Memory Optimizer for Training

The Memory Optimizer trades computation for memory by recomputing activations instead of storing them.

When to Use Memory Optimizer

Memory Optimizer is beneficial when:
  • Training fails with OOM (Out of Memory) at minimum batch size
  • You can run batch size N but want to run 2N without OOM
  • GPU compute and memory bandwidth are not fully saturated

Mode 1: Transformer Layerwise Recompute

Simple one-line configuration for transformer models:
import os
from onnxruntime.training.ortmodule import ORTModule

# Enable transformer layerwise recompute
os.environ['ORTMODULE_MEMORY_OPT_LEVEL'] = '1'

# Integrate with your model
model = build_model()
model = ORTModule(model)

# Train as usual
This automatically recomputes all supported nodes within transformer layers (attention and MLP sublayers).

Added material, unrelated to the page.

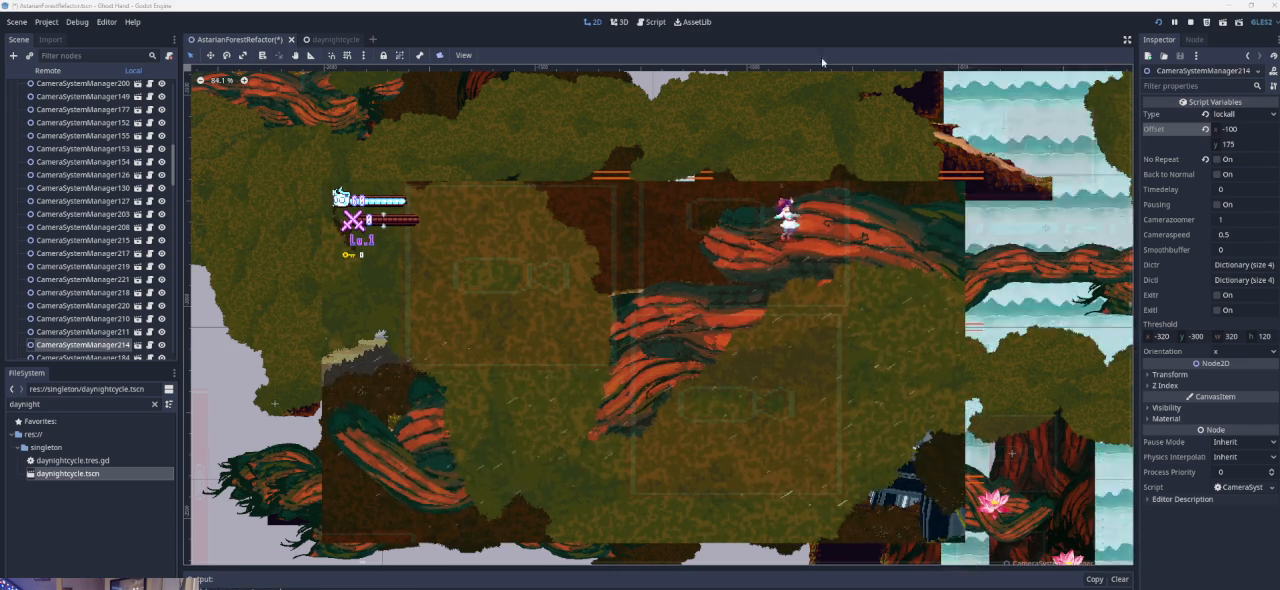
{"buttons": [], "left_stick": "center", "events": []}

Memory Optimization Levels

# Level 0: Disabled (default)
export ORTMODULE_MEMORY_OPT_LEVEL=0

# Level 1: Transformer layerwise recompute
export ORTMODULE_MEMORY_OPT_LEVEL=1

# Level 2: Aggressive recompute (includes compromised plans)
export ORTMODULE_MEMORY_OPT_LEVEL=2

Example Output

Memory Optimizer     :  ON   :  Memory Optimization Level: [TRANSFORMER_LAYERWISE_RECOMPUTE]
                                Configs                                              Freq  Max Saving(Bytes)  Saving Symbolic(Bytes)
- Plan 1            :  ON   :  Reshape+Where+:1:-1                                  1     134,217,728        128.0*batch*seq_len**2
- Plan 2            :  ON   :  BiasSoftmax+:1:-1                                    1     134,086,656        128.0*batch*seq_len*(seq_len-1)
- Plan 3            :  ON   :  Cast+:1:-1                                           1     67,043,328         64.0*batch*seq_len*(seq_len-1)
- Plan 4            :  ON   :  BiasGelu+:1:-1                                       1     20,951,040         20480.0*batch*(seq_len-1)
- Plan 5            :  ON   :  FusedMatMul+:1:-1                                    1     20,951,040         20480.0*batch*(seq_len-1)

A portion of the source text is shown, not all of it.